Voters in Maine have painted their state red. In fact, for the first time in more than 40 years, Republicans control the House, Senate and governorship.
"People were tired of the status quo. They were tired of having a very liberal agenda pushed on them, and the people spoke," freshman Rep. Ellie Espling, R-District 105, told CBN News.
Espling and fellow evangelical Christian Pastor Bob Emrich, who serves as the chairman of the board of the Christian Civic League of Maine, say the turning point came in 2009.
That's when voters in Maine said "no" to homosexual marriage after the state legislature legalized it.
Outraged citizens got together to put the issue on the ballot, and voters overturned the legislature, making marriage only between one man and one woman again.

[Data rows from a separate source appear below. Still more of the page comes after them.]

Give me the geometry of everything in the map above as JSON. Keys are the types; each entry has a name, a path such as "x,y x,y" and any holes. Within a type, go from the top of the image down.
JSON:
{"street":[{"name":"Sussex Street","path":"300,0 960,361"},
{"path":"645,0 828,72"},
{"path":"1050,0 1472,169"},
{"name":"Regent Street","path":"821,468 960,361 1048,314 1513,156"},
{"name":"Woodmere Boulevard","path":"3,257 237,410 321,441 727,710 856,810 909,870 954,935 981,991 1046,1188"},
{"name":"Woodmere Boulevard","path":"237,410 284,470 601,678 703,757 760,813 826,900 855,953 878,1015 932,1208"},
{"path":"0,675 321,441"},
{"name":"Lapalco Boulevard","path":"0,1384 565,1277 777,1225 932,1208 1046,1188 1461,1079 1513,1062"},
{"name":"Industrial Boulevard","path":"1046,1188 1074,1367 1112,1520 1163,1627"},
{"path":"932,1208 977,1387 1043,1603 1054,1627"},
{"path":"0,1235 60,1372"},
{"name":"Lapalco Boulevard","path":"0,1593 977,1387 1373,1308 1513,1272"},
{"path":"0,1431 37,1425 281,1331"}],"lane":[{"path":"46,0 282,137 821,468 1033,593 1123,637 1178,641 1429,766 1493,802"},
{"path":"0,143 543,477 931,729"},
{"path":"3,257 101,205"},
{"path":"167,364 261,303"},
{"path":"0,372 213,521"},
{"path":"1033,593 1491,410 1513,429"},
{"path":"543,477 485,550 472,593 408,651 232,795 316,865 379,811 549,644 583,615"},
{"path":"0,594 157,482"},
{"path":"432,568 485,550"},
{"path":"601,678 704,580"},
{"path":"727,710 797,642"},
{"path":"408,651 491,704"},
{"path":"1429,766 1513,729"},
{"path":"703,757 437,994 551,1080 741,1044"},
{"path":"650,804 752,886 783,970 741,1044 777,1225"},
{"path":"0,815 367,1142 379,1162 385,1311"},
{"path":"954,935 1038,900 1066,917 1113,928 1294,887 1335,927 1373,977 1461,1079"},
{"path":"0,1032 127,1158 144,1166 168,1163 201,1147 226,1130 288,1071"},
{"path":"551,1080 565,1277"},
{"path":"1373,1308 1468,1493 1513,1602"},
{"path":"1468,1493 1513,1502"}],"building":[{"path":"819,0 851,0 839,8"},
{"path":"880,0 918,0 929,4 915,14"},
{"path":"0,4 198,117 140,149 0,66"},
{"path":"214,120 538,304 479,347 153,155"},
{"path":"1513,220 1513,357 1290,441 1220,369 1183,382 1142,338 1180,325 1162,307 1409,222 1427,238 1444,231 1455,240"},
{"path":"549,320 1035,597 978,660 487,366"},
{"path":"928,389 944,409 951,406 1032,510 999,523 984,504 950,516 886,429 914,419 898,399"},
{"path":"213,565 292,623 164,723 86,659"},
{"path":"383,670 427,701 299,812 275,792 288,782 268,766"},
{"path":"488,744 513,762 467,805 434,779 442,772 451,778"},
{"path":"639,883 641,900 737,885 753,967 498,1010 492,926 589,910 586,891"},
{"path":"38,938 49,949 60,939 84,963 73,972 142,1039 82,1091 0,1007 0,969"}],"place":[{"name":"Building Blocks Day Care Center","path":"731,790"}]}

But many in Maine felt it wasn't enough.
"That carried over into, 'Okay, now that vote's over, but how do we keep this from happening again?" Emrich explained. "We need to have more people, (a) different kind of people in the legislature."
Emrich and Espling say conservatives and Christians in Maine have been emboldened to get involved in politics.
Espling, whose husband is a pastor, said she and her spouse homeschool their four children. She told CBN News she believes God called her to run for public office.
"We did go through those doors, and it's been amazing," she told CBN News. "I was one of the top fundraisers in the state for House races."
Another sign of a greater evangelical Christian presence in Maine politics is the prayer caucus at the Statehouse in Augusta.
Lawmakers say the number of legislators praying on a regular basis has quadrupled recently.
"People standing up on the floor of the House, talking about Jesus, and seeing lots of colleagues leave, that's different," Espling said. "And I don't think they're used to that, and so that's exciting, yeah."
Veteran Democratic Rep. Donald Pilon, D-District 133, says he has seen more representatives being open about their faith.
"That's who the people voted in, and I think that we'll see if they have the ability to make a change for the state of Maine," Pilon said.
The 2011 legislative session produced results this state isn't used to seeing.
Republicans and Democrats passed a $6 billion budget that Republicans say contains the largest tax cut in Maine's history.
But several pro-life bills did not pass, although Espling believes that can change if more social conservatives get elected.
"If we get more Christians involved and more Christians elected, that's even more pressure on our colleagues to say, 'You can vote your conscience,'" Espling said.
Emrich believes the voice of evangelical Christians and Catholics will be even stronger after the next election cycle.
Unity is important for social conservatives in Maine. Homosexual marriage advocates say they hope to put marriage on the ballot again in 2012.